*RECORDS FOR THE EXERCISE*:
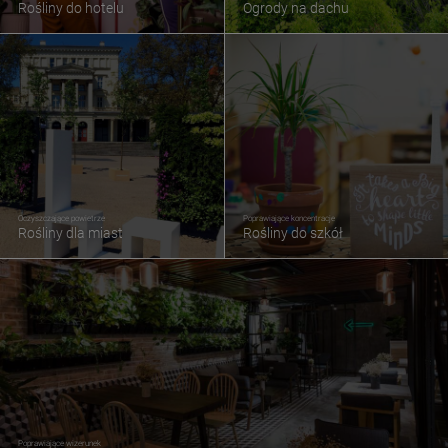
Rośliny do hotelu
Ogrody na dachu
Oczyszczające powietrze
Poprawiające koncentracje
Rośliny dla miast
Rośliny do szkół
Poprawiające wizerunek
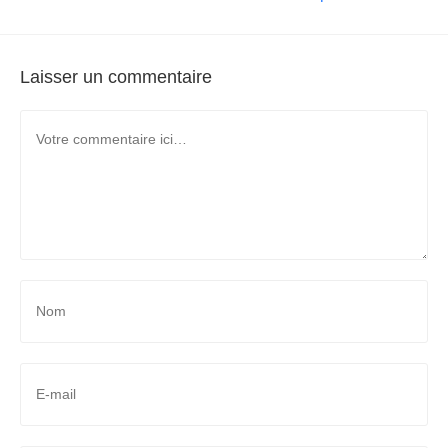
Laisser un commentaire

*ABOUT THIS TASK*: From the records above, copy each line that contains the word "Rośliny".

*PROBLEM SOLUTION*:
Rośliny do hotelu
Rośliny dla miast
Rośliny do szkół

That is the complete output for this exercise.